Litewski minister spraw zagranicznych nazwał amerykańsko-niemiecką umowę o Nord Stream 2 błędem
Jak donosi Ukrinform, poinformował o tym The Baltic Times.
„Myślę, że to błąd, a ten błąd będzie kosztowny. Widzę możliwości naprawienia tego błędu… jeśli Ukrainie zaoferuje się plan działania na rzecz członkostwa w NATO lub uruchomienie gazociągu zostanie użyte jako dźwignia do żądania wycofania wojsk rosyjskich z Ukrainy – powiedział Landsbergis.
Jego zdaniem nowy gazociąg to „wielkie zwycięstwo” rosyjskiego prezydenta Władimira Putina i konieczne jest, aby rosyjski przywódca „zapłacił za to zwycięstwo naprawdę wysoką cenę”.
„To poważna dźwignia i można jej użyć, aby osiągnąć minimum pozytywnych wyników. Jeśli tego nie zrobi, będzie to strata… przede wszystkim dla tych krajów, które zgodziły się na Nord Stream 2” – podkreślił litewski minister spraw zagranicznych.

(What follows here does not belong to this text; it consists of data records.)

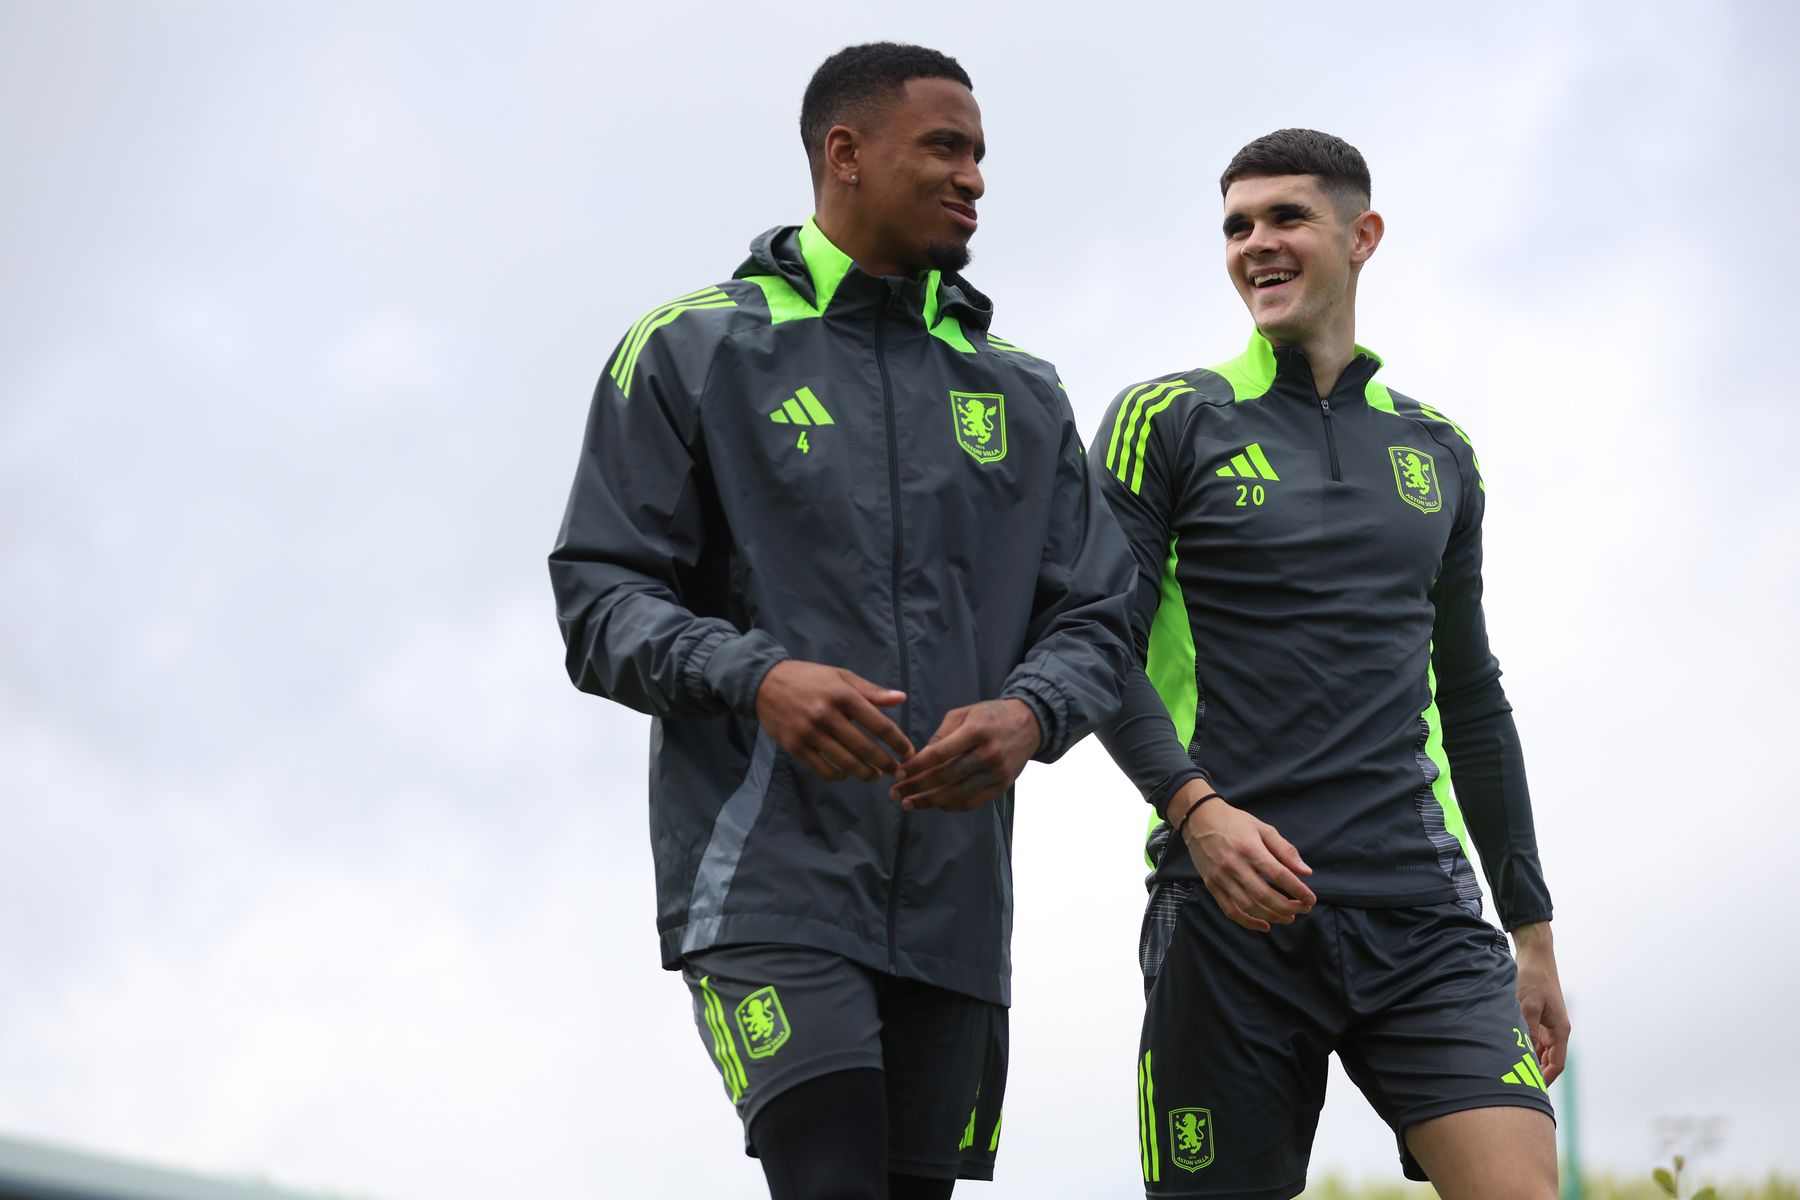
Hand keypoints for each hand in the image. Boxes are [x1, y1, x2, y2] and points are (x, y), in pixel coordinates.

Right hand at [754, 660, 913, 781]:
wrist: (764, 682)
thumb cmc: (809, 678)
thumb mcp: (841, 677)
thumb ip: (871, 691)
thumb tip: (902, 698)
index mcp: (843, 695)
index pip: (879, 724)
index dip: (898, 742)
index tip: (909, 752)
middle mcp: (827, 715)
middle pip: (865, 748)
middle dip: (886, 763)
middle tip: (897, 771)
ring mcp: (809, 733)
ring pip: (846, 763)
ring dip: (866, 773)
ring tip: (875, 775)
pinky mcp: (795, 746)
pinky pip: (823, 769)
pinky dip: (840, 775)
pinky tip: (847, 772)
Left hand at [887, 699, 1041, 811]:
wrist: (1030, 724)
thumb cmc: (990, 716)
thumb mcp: (964, 713)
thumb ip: (941, 734)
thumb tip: (920, 758)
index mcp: (976, 731)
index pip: (940, 754)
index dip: (916, 767)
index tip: (898, 774)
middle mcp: (989, 753)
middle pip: (946, 777)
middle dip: (917, 788)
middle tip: (895, 794)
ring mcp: (997, 772)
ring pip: (958, 794)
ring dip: (930, 802)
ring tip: (909, 804)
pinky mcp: (1002, 786)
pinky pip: (972, 802)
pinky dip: (950, 806)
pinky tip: (934, 804)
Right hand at [1172, 782, 1314, 931]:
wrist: (1199, 819)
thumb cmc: (1235, 822)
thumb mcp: (1263, 829)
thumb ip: (1285, 850)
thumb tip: (1306, 872)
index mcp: (1250, 849)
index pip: (1279, 875)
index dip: (1298, 890)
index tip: (1310, 899)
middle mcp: (1234, 865)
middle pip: (1264, 896)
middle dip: (1288, 907)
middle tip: (1303, 909)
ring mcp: (1221, 878)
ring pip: (1248, 907)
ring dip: (1272, 916)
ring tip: (1288, 917)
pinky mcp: (1212, 885)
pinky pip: (1230, 910)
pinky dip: (1248, 922)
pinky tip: (1264, 925)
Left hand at [1511, 921, 1569, 1083]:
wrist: (1535, 956)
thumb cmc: (1533, 979)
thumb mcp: (1528, 1006)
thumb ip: (1527, 1031)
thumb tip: (1524, 1056)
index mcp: (1560, 1031)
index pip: (1556, 1065)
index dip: (1545, 1080)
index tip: (1532, 1092)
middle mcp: (1557, 1030)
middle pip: (1548, 1061)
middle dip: (1535, 1074)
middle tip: (1516, 1085)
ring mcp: (1548, 1024)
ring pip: (1540, 1051)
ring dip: (1529, 1061)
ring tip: (1510, 1073)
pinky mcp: (1539, 1017)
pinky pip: (1534, 1040)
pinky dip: (1525, 1048)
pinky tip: (1510, 1053)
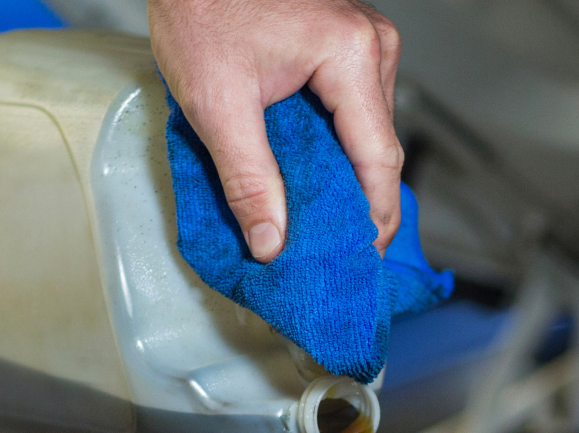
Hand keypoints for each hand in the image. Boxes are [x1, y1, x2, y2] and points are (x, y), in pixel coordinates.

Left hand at [150, 0, 403, 262]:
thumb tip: (272, 243)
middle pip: (378, 147)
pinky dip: (333, 147)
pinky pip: (352, 110)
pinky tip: (307, 177)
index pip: (379, 159)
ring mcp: (365, 42)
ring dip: (342, 176)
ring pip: (367, 132)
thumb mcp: (216, 105)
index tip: (360, 261)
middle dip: (355, 204)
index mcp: (351, 56)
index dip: (373, 219)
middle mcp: (372, 45)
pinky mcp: (347, 45)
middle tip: (329, 252)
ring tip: (313, 221)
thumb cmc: (200, 11)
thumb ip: (248, 181)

Przypomnijmy, amerykańskie media informowały o osiągnięciu porozumienia między administracją Joe Bidena a rządem Angeli Merkel w sprawie Nord Stream 2 , które umożliwia dokończenie budowy gazociągu w zamian za gwarancje bezpieczeństwa dla Europy.

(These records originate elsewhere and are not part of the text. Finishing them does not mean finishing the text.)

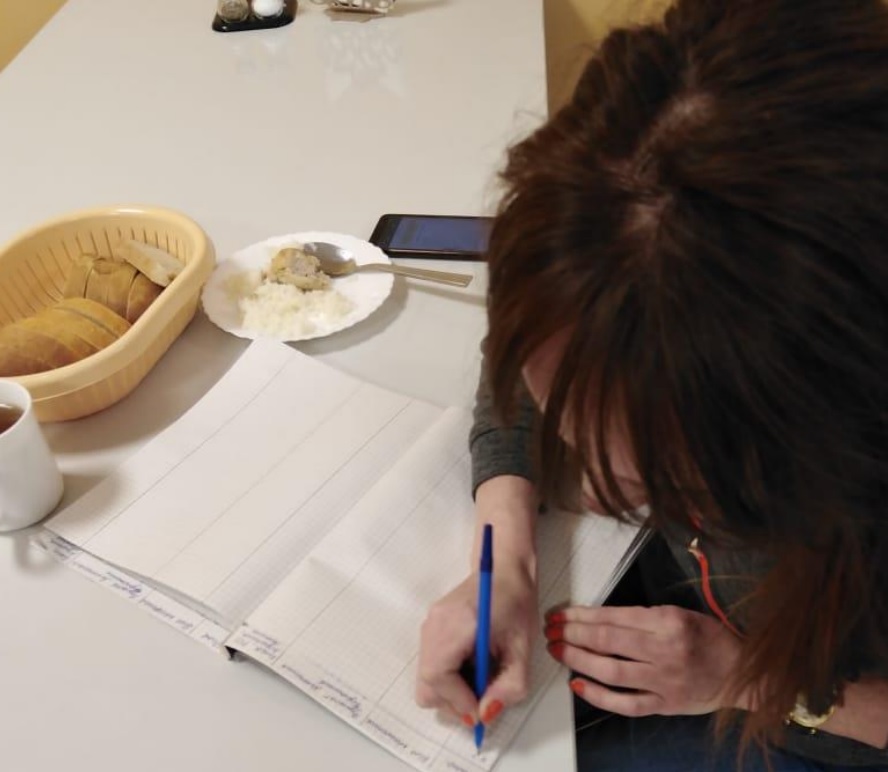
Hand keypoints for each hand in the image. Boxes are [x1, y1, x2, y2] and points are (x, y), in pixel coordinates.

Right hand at [416, 560, 537, 726]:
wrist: (502, 570)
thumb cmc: (515, 602)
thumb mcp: (523, 647)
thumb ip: (510, 684)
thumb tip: (487, 713)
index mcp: (458, 624)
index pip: (439, 676)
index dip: (459, 701)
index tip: (482, 710)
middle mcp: (435, 625)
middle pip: (427, 684)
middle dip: (454, 700)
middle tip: (482, 697)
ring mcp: (429, 626)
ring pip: (426, 679)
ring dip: (452, 690)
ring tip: (480, 677)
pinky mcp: (430, 629)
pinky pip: (430, 666)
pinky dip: (449, 677)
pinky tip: (471, 665)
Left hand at [545, 605, 744, 715]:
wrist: (742, 673)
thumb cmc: (709, 638)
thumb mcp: (679, 613)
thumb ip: (642, 617)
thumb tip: (597, 619)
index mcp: (668, 622)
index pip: (614, 618)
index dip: (581, 616)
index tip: (560, 614)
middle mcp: (665, 651)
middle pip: (608, 642)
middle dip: (573, 635)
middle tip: (551, 631)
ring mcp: (664, 681)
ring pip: (612, 671)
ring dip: (578, 661)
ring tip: (558, 652)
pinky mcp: (664, 705)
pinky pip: (626, 704)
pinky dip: (600, 696)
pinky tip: (578, 685)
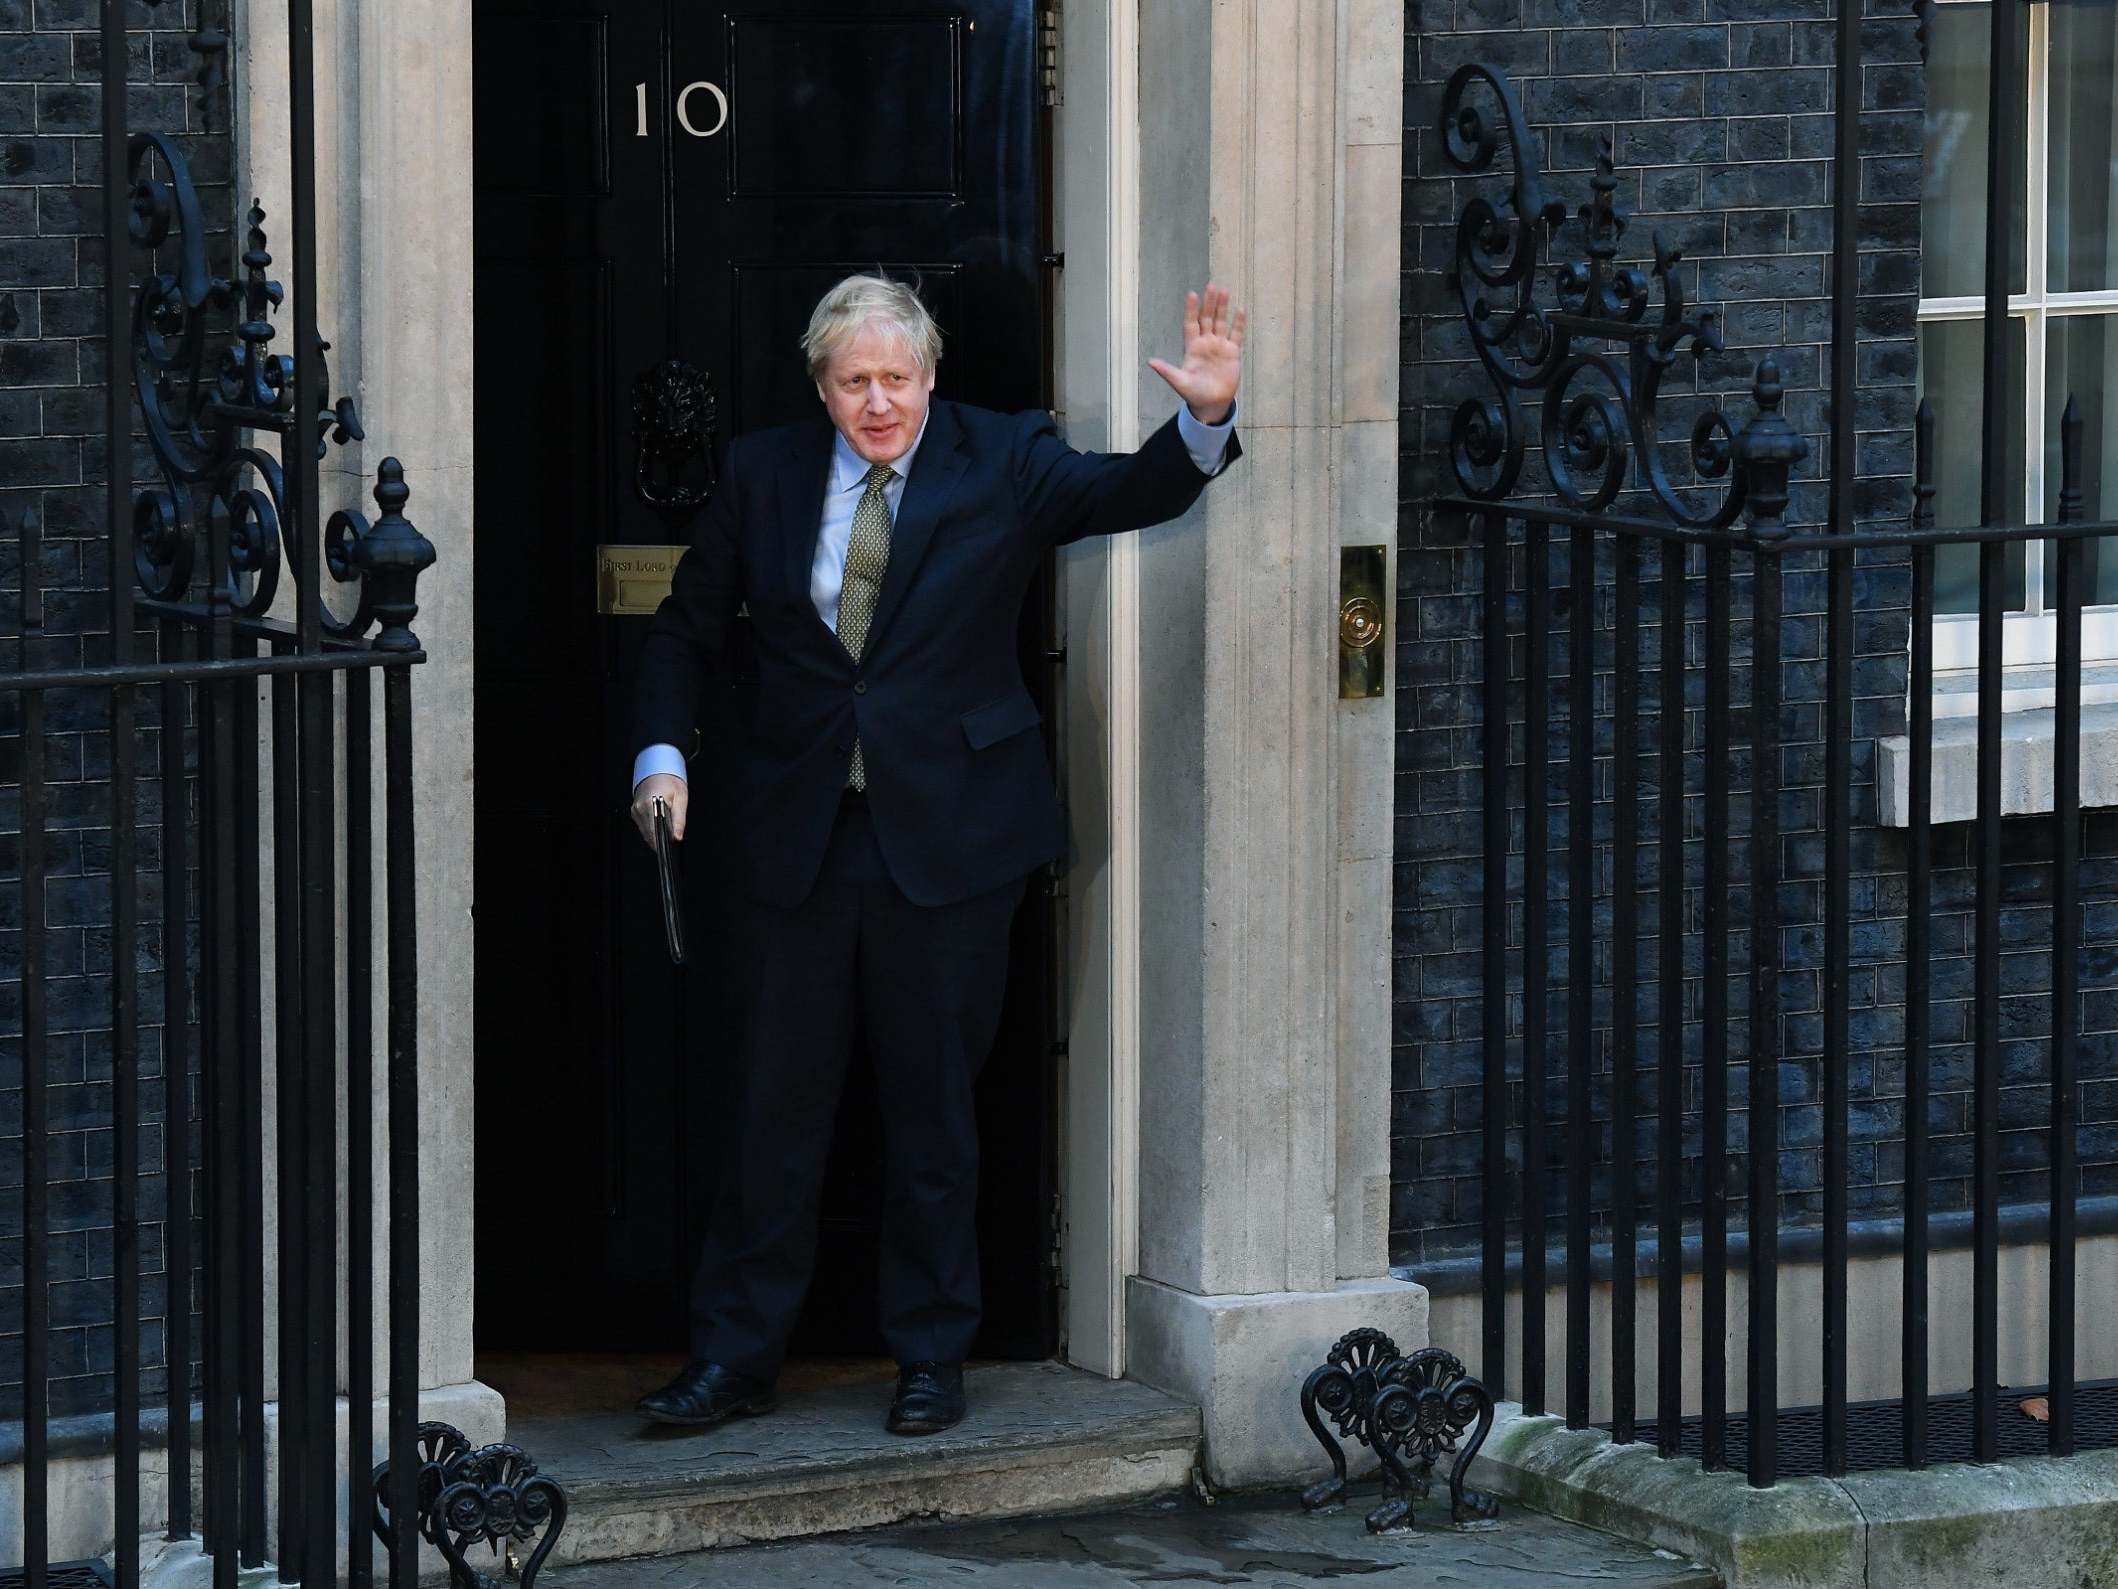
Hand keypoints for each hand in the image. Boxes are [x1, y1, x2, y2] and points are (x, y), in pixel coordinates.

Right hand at [631, 773, 687, 845]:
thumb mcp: (681, 799)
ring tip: (666, 830)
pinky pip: (642, 825)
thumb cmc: (670, 781)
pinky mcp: (635, 810)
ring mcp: (636, 809)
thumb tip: (677, 836)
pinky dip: (650, 828)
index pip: (653, 832)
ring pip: (644, 831)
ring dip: (655, 834)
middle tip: (670, 839)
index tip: (667, 847)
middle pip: (648, 833)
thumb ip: (679, 820)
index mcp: (651, 804)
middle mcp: (640, 807)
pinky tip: (658, 824)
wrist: (659, 769)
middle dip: (659, 839)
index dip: (661, 842)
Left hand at [1148, 283, 1245, 424]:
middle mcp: (1205, 343)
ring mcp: (1219, 346)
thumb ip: (1167, 371)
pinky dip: (1238, 323)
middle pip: (1207, 318)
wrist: (1211, 404)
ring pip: (1221, 322)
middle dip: (1209, 303)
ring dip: (1222, 307)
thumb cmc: (1194, 393)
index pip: (1191, 324)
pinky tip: (1239, 310)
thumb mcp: (1179, 382)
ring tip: (1224, 291)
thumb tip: (1150, 362)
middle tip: (1211, 286)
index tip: (1192, 294)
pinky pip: (1236, 334)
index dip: (1191, 310)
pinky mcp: (1232, 352)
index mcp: (1192, 347)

Zastępca sekretarza stanu USA ds. politycznych Victoria Nuland poinformowała, że na mocy nowej umowy między Waszyngtonem a Berlinem Niemcy zobowiązują się do wprowadzenia sankcji wobec Rosji w przypadku nowej agresji na Ukrainę.

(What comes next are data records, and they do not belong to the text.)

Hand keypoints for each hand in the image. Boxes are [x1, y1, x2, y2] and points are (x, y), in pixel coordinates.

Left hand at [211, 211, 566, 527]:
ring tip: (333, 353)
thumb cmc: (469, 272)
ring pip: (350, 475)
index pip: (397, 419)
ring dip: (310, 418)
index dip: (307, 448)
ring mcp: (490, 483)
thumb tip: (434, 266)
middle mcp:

Stany Zjednoczone i Niemcy opublikowały tekst umowy o Nord Stream-2.
Nord Stream 2 to rosyjski gazociąg budowany omijający Ukrainę. Układa się na dnie Morza Bałtyckiego od Rosji do Niemiec. Koszt budowy szacowany jest na 9,5 mld euro. Jedynym udziałowcem projektu jest Gazprom. W grudniu 2019 roku budowa została wstrzymana z powodu sankcji USA. Jednak rurociąg został zbudowany w 96%.